__ACTIVITY__: Rewrite the lines from the one containing "### Features Implemented" through the one containing "- F1 for help", inclusive, as a Markdown table with the columns "Row" and "Line." Give each line its own numbered row, and leave out blank lines.

===== PROVIDED ENTRIES

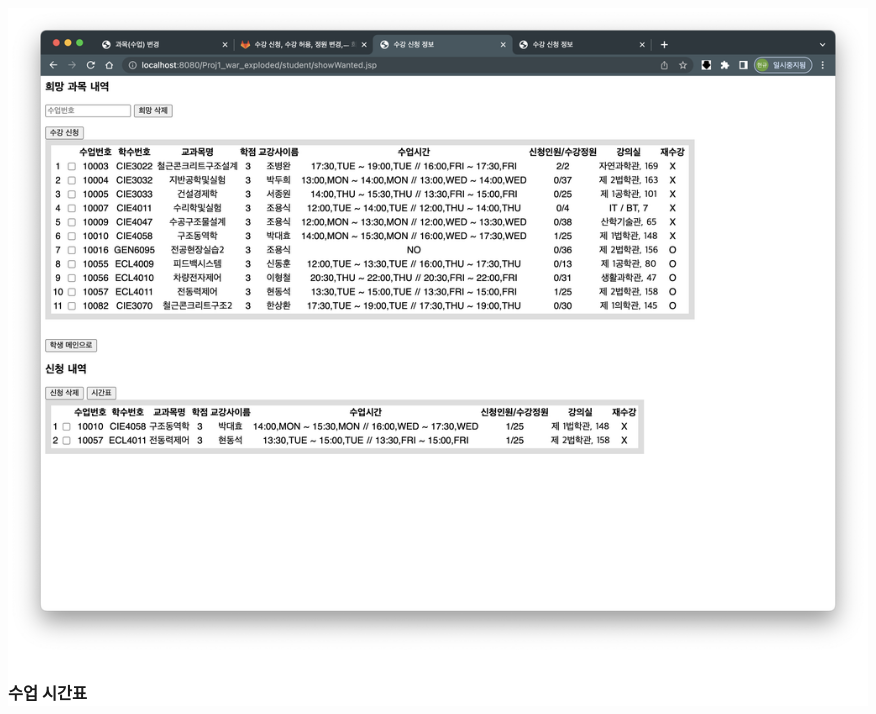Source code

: ![스크린샷 2022-11-08 오후 7.43.31.png](Readme/%25E1%2584%2589%25E1%2585%25B3%25E1%2584%258F%25E1%2585%25B3%25E1%2584%2585%25E1%2585%25B5%25E1%2586%25AB%25E1%2584%2589%25E1%2585%25A3%25E1%2586%25BA_2022-11-08_%25E1%2584%258B%25E1%2585%25A9%25E1%2584%2592%25E1%2585%25AE_7.43.31.png)

### 수업 시간표
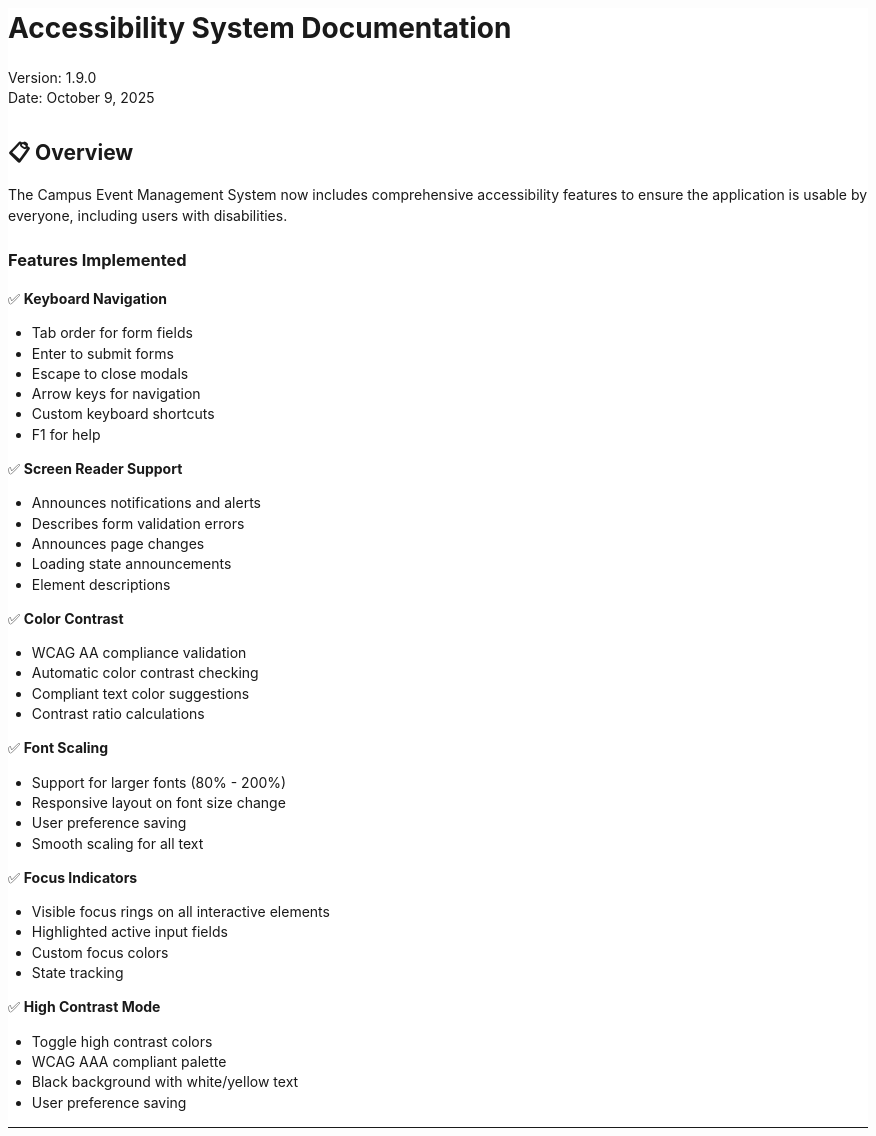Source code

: # Accessibility System Documentation
Version: 1.9.0  
Date: October 9, 2025

## 📋 Overview

The Campus Event Management System now includes comprehensive accessibility features to ensure the application is usable by everyone, including users with disabilities.

### Features Implemented

✅ **Keyboard Navigation**
- Tab order for form fields
- Enter to submit forms
- Escape to close modals
- Arrow keys for navigation
- Custom keyboard shortcuts
- F1 for help

✅ **Screen Reader Support**
- Announces notifications and alerts
- Describes form validation errors
- Announces page changes
- Loading state announcements
- Element descriptions

✅ **Color Contrast**
- WCAG AA compliance validation
- Automatic color contrast checking
- Compliant text color suggestions
- Contrast ratio calculations

✅ **Font Scaling**
- Support for larger fonts (80% - 200%)
- Responsive layout on font size change
- User preference saving
- Smooth scaling for all text

✅ **Focus Indicators**
- Visible focus rings on all interactive elements
- Highlighted active input fields
- Custom focus colors
- State tracking

✅ **High Contrast Mode**
- Toggle high contrast colors
- WCAG AAA compliant palette
- Black background with white/yellow text
- User preference saving

---
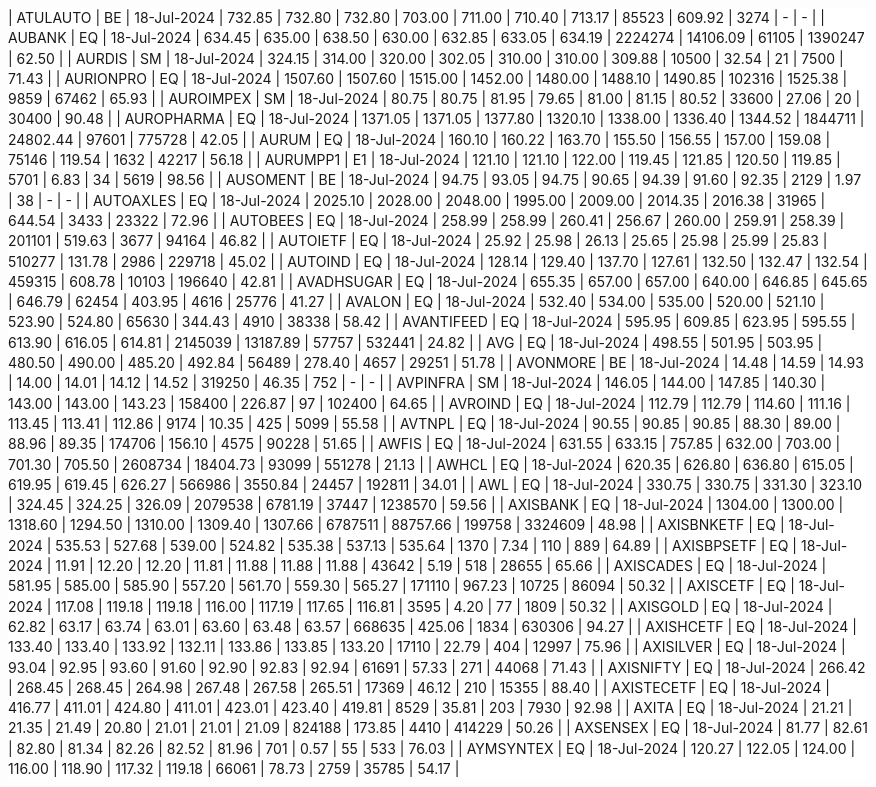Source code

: | ATULAUTO | BE | 18-Jul-2024 | 732.85 | 732.80 | 732.80 | 703.00 | 711.00 | 710.40 | 713.17 | 85523 | 609.92 | 3274 | - | - |
| AUBANK | EQ | 18-Jul-2024 | 634.45 | 635.00 | 638.50 | 630.00 | 632.85 | 633.05 | 634.19 | 2224274 | 14106.09 | 61105 | 1390247 | 62.50 |
| AURDIS | SM | 18-Jul-2024 | 324.15 | 314.00 | 320.00 | 302.05 | 310.00 | 310.00 | 309.88 | 10500 | 32.54 | 21 | 7500 | 71.43 |
| AURIONPRO | EQ | 18-Jul-2024 | 1507.60 | 1507.60 | 1515.00 | 1452.00 | 1480.00 | 1488.10 | 1490.85 | 102316 | 1525.38 | 9859 | 67462 | 65.93 |
| AUROIMPEX | SM | 18-Jul-2024 | 80.75 | 80.75 | 81.95 | 79.65 | 81.00 | 81.15 | 80.52 | 33600 | 27.06 | 20 | 30400 | 90.48 |
| AUROPHARMA | EQ | 18-Jul-2024 | 1371.05 | 1371.05 | 1377.80 | 1320.10 | 1338.00 | 1336.40 | 1344.52 | 1844711 | 24802.44 | 97601 | 775728 | 42.05 |
| AURUM | EQ | 18-Jul-2024 | 160.10 | 160.22 | 163.70 | 155.50 | 156.55 | 157.00 | 159.08 | 75146 | 119.54 | 1632 | 42217 | 56.18 |
| AURUMPP1 | E1 | 18-Jul-2024 | 121.10 | 121.10 | 122.00 | 119.45 | 121.85 | 120.50 | 119.85 | 5701 | 6.83 | 34 | 5619 | 98.56 |
| AUSOMENT | BE | 18-Jul-2024 | 94.75 | 93.05 | 94.75 | 90.65 | 94.39 | 91.60 | 92.35 | 2129 | 1.97 | 38 | - | - |
| AUTOAXLES | EQ | 18-Jul-2024 | 2025.10 | 2028.00 | 2048.00 | 1995.00 | 2009.00 | 2014.35 | 2016.38 | 31965 | 644.54 | 3433 | 23322 | 72.96 |
| AUTOBEES | EQ | 18-Jul-2024 | 258.99 | 258.99 | 260.41 | 256.67 | 260.00 | 259.91 | 258.39 | 201101 | 519.63 | 3677 | 94164 | 46.82 |
| AUTOIETF | EQ | 18-Jul-2024 | 25.92 | 25.98 | 26.13 | 25.65 | 25.98 | 25.99 | 25.83 | 510277 | 131.78 | 2986 | 229718 | 45.02 |
| AUTOIND | EQ | 18-Jul-2024 | 128.14 | 129.40 | 137.70 | 127.61 | 132.50 | 132.47 | 132.54 | 459315 | 608.78 | 10103 | 196640 | 42.81 |
| AVADHSUGAR | EQ | 18-Jul-2024 | 655.35 | 657.00 | 657.00 | 640.00 | 646.85 | 645.65 | 646.79 | 62454 | 403.95 | 4616 | 25776 | 41.27 |
| AVALON | EQ | 18-Jul-2024 | 532.40 | 534.00 | 535.00 | 520.00 | 521.10 | 523.90 | 524.80 | 65630 | 344.43 | 4910 | 38338 | 58.42 |
| AVANTIFEED | EQ | 18-Jul-2024 | 595.95 | 609.85 | 623.95 | 595.55 | 613.90 | 616.05 | 614.81 | 2145039 | 13187.89 | 57757 | 532441 | 24.82 |
| AVG | EQ | 18-Jul-2024 | 498.55 | 501.95 | 503.95 | 480.50 | 490.00 | 485.20 | 492.84 | 56489 | 278.40 | 4657 | 29251 | 51.78 |
| AVONMORE | BE | 18-Jul-2024 | 14.48 | 14.59 | 14.93 | 14.00 | 14.01 | 14.12 | 14.52 | 319250 | 46.35 | 752 | - | - |
| AVPINFRA | SM | 18-Jul-2024 | 146.05 | 144.00 | 147.85 | 140.30 | 143.00 | 143.00 | 143.23 | 158400 | 226.87 | 97 | 102400 | 64.65 |
| AVROIND | EQ | 18-Jul-2024 | 112.79 | 112.79 | 114.60 | 111.16 | 113.45 | 113.41 | 112.86 | 9174 | 10.35 | 425 | 5099 | 55.58 |
| AVTNPL | EQ | 18-Jul-2024 | 90.55 | 90.85 | 90.85 | 88.30 | 89.00 | 88.96 | 89.35 | 174706 | 156.10 | 4575 | 90228 | 51.65 |
| AWFIS | EQ | 18-Jul-2024 | 631.55 | 633.15 | 757.85 | 632.00 | 703.00 | 701.30 | 705.50 | 2608734 | 18404.73 | 93099 | 551278 | 21.13 |
| AWHCL | EQ | 18-Jul-2024 | 620.35 | 626.80 | 636.80 | 615.05 | 619.95 | 619.45 | 626.27 | 566986 | 3550.84 | 24457 | 192811 | 34.01 |
| AWL | EQ | 18-Jul-2024 | 330.75 | 330.75 | 331.30 | 323.10 | 324.45 | 324.25 | 326.09 | 2079538 | 6781.19 | 37447 | 1238570 | 59.56 |
| AXISBANK | EQ | 18-Jul-2024 | 1304.00 | 1300.00 | 1318.60 | 1294.50 | 1310.00 | 1309.40 | 1307.66 | 6787511 | 88757.66 | 199758 | 3324609 | 48.98 |
| AXISBNKETF | EQ | 18-Jul-2024 | 535.53 | 527.68 | 539.00 | 524.82 | 535.38 | 537.13 | 535.64 | 1370 | 7.34 | 110 | 889 | 64.89 |
| AXISBPSETF | EQ | 18-Jul-2024 | 11.91 | 12.20 | 12.20 | 11.81 | 11.88 | 11.88 | 11.88 | 43642 | 5.19 | 518 | 28655 | 65.66 |
| AXISCADES | EQ | 18-Jul-2024 | 581.95 | 585.00 | 585.90 | 557.20 | 561.70 | 559.30 | 565.27 | 171110 | 967.23 | 10725 | 86094 | 50.32 |
| AXISCETF | EQ | 18-Jul-2024 | 117.08 | 119.18 | 119.18 | 116.00 | 117.19 | 117.65 | 116.81 | 3595 | 4.20 | 77 | 1809 | 50.32 |
| AXISGOLD | EQ | 18-Jul-2024 | 62.82 | 63.17 | 63.74 | 63.01 | 63.60 | 63.48 | 63.57 | 668635 | 425.06 | 1834 | 630306 | 94.27 |
| AXISHCETF | EQ | 18-Jul-2024 | 133.40 | 133.40 | 133.92 | 132.11 | 133.86 | 133.85 | 133.20 | 17110 | 22.79 | 404 | 12997 | 75.96 |
| AXISILVER | EQ | 18-Jul-2024 | 93.04 | 92.95 | 93.60 | 91.60 | 92.90 | 92.83 | 92.94 | 61691 | 57.33 | 271 | 44068 | 71.43 |
| AXISNIFTY | EQ | 18-Jul-2024 | 266.42 | 268.45 | 268.45 | 264.98 | 267.48 | 267.58 | 265.51 | 17369 | 46.12 | 210 | 15355 | 88.40 |
| AXISTECETF | EQ | 18-Jul-2024 | 416.77 | 411.01 | 424.80 | 411.01 | 423.01 | 423.40 | 419.81 | 8529 | 35.81 | 203 | 7930 | 92.98 |
| AXITA | EQ | 18-Jul-2024 | 21.21 | 21.35 | 21.49 | 20.80 | 21.01 | 21.01 | 21.09 | 824188 | 173.85 | 4410 | 414229 | 50.26 |
| AXSENSEX | EQ | 18-Jul-2024 | 81.77 | 82.61 | 82.80 | 81.34 | 82.26 | 82.52 | 81.96 | 701 | 0.57 | 55 | 533 | 76.03 |
| AYMSYNTEX | EQ | 18-Jul-2024 | 120.27 | 122.05 | 124.00 | 116.00 | 118.90 | 117.32 | 119.18 | 66061 | 78.73 | 2759 | 35785 | 54.17 |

==========

__TASK RESULT__:
| Row | Line |
|---|---|
| 1 | ### Features Implemented |
| 2 | ✅ **Keyboard Navigation** |
| 3 | - Tab order for form fields |
| 4 | - Enter to submit forms |
| 5 | - Escape to close modals |
| 6 | - Arrow keys for navigation |
| 7 | - Custom keyboard shortcuts |
| 8 | - F1 for help |